## Comparison of English character recognition performance between RNN(Vanilla) and RNN(LSTM).
                                                                                        Hyungwon Yang
                                                                                             04.20.17
                                                                                            EMCS Labs
### Task
Tensorflow에서 제공하는 기본적인 RNN방식과 LSTM 셀을 적용한 RNN방식 두 모델의 성능을 비교한다.
- 영어 character 단위의 데이터셋을 이용하여 훈련한 뒤, 훈련에 사용하지 않은 테스트 셋으로 결과를 추출하여 두 모델의 성능을 비교한다.

### Training Corpus
- Project Gutenberg's The Divine Comedy, Complete, by Dante Alighieri
This eBook is for the use of anyone anywhere at no cost and with almost no restrictions whatsoever. You may copy it, give it away or re-use it under the terms of the Project Gutenberg License included with this eBook or online at www.gutenberg.org
The part of the corpus was extracted for training.

### Experimental Setting.
- Python 3.5.3
- Tnesorflow 1.0.0
- Mac OSX sierra 10.12.4

### Data Preprocessing.
- 이전 report1에서 보고하였던 것으로 갈음한다.

### RNN(Vanilla) Training
- Epoch는 50, 100, 200으로 총 3번에 걸쳐 실행하였으며, 자세한 설정사항은 아래와 같다.
- 설정값
 1. 훈련에 사용된 데이터: 8,500 * 20 * 38 (# of examples, # of time steps ,# of input features)
 2. 테스트에 사용된 데이터 : 1,650 * 20 * 38 (# of examples, # of time steps ,# of input features)
 3. 훈련에 사용되는 데이터중 20%를 validation 셋으로 구성하였다. (1,700개) 이 validation은 epoch가 진행됨에 따라 변화되는 accuracy(인풋 케릭터에 대한 아웃풋 케릭터 결과)를 보여준다.
 4. parameters: epoch: 200, 1 hidden layer and its size: 200, learning rate: 0.001, cost function: adam

In [2]:
import sys
# HY_python_NN absolute directory.
my_absdir = "/Users/hyungwonyang/Google_Drive/Python/HY_python_NN"
sys.path.append(my_absdir)

import numpy as np
import main.setvalues as set
import main.rnnnetworkmodels as net

# import data.
# data directory.
rnn_data = np.load(my_absdir+'/train_data/pg8800_lstm_char_data.npz')
train_input = rnn_data['train_input']
train_output = rnn_data['train_output']
test_input = rnn_data['test_input']
test_output = rnn_data['test_output']

In [2]:
# parameters
problem = 'classification' # classification, regression
rnnCell = 'rnn' # rnn, lstm
trainEpoch = 20
learningRate = 0.001
learningRateDecay = 'off' # on, off
batchSize = 100
hiddenLayers = [200]
timeStep = 20
costFunction = 'adam' # gradient, adam
validationCheck = 'on' # if validationCheck is on, then 20% of train data will be taken for validation.

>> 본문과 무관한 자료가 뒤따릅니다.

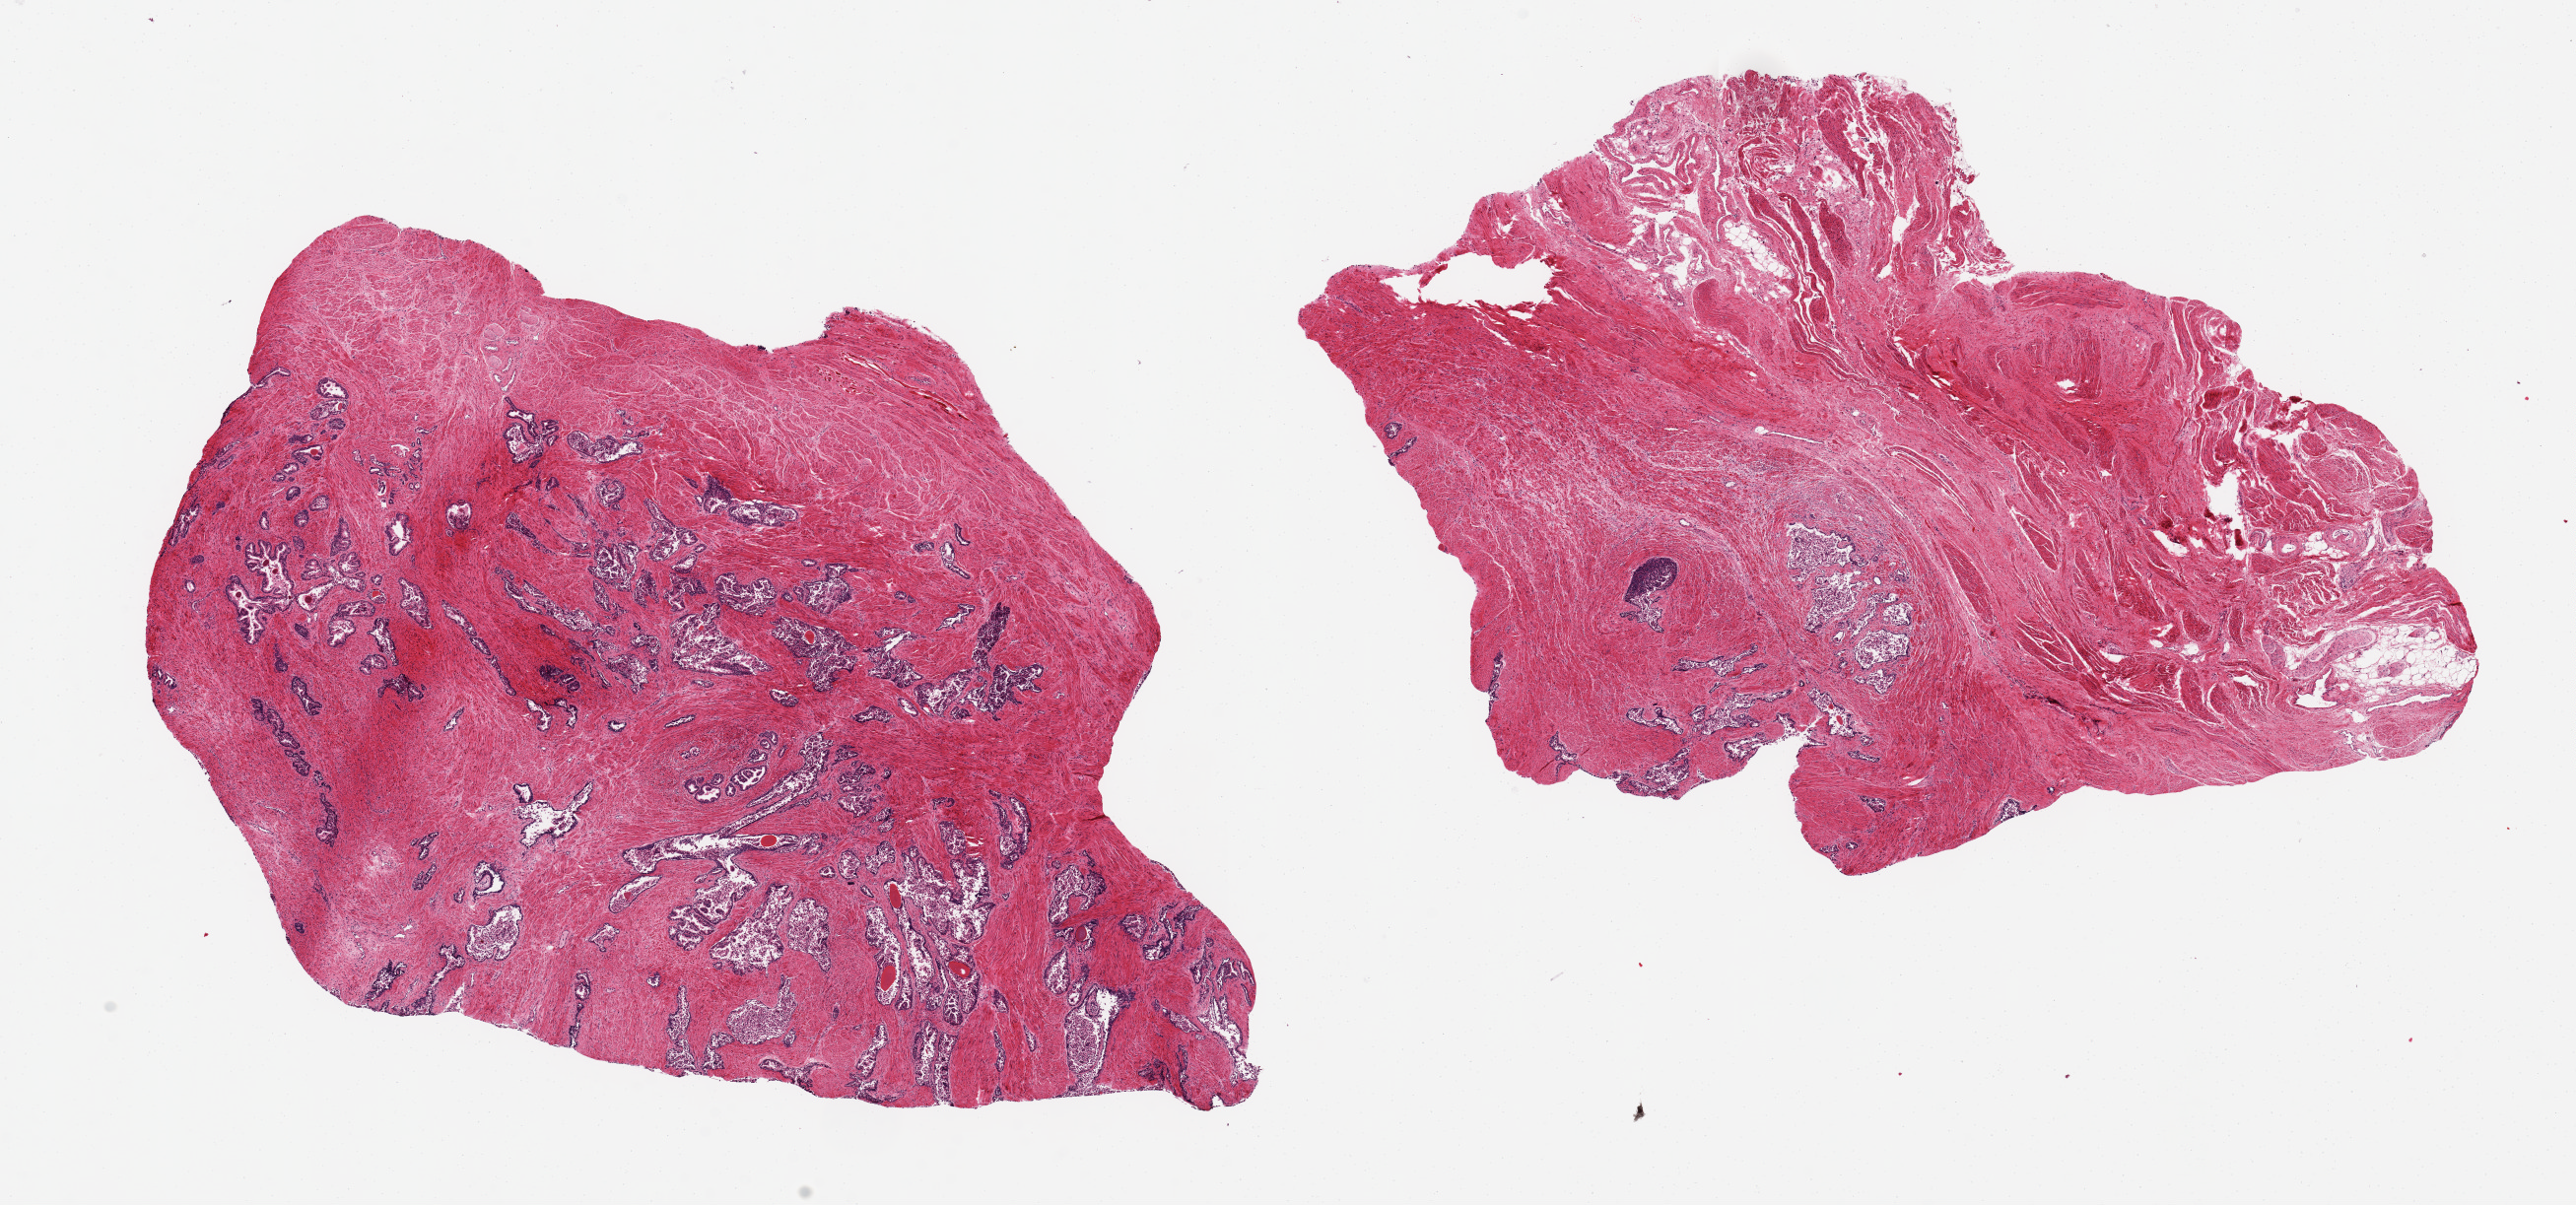
Digitized H&E-stained section, brightfield, shown as a low-resolution overview of the whole scanned area (about 20.7 x 9.7 mm), PAXgene-fixed, paraffin-embedded tissue, target tissue: prostate, tissue donor sample.
- pathologist's review note for this sample: 2 aliquots, ~10x6mm. Glands with moderate-marked mucosal autolysis. Glandular and stromal hyperplasia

rnn_values = set.simpleRNNParam(inputData=train_input,
                           targetData=train_output,
                           timeStep=timeStep,
                           hiddenUnits=hiddenLayers
                           )

In [3]:
# Setting hidden layers: weightMatrix and biasMatrix
rnn_weightMatrix = rnn_values.genWeight()
rnn_biasMatrix = rnn_values.genBias()
rnn_input_x,rnn_input_y = rnn_values.genSymbol()


In [4]:
rnn_net = net.simpleRNNModel(inputSymbol=rnn_input_x,
                               outputSymbol=rnn_input_y,
                               rnnCell=rnnCell,
                               problem=problem,
                               trainEpoch=trainEpoch,
                               learningRate=learningRate,
                               timeStep=timeStep,
                               batchSize=batchSize,
                               validationCheck=validationCheck,
                               weightMatrix=rnn_weightMatrix,
                               biasMatrix=rnn_biasMatrix)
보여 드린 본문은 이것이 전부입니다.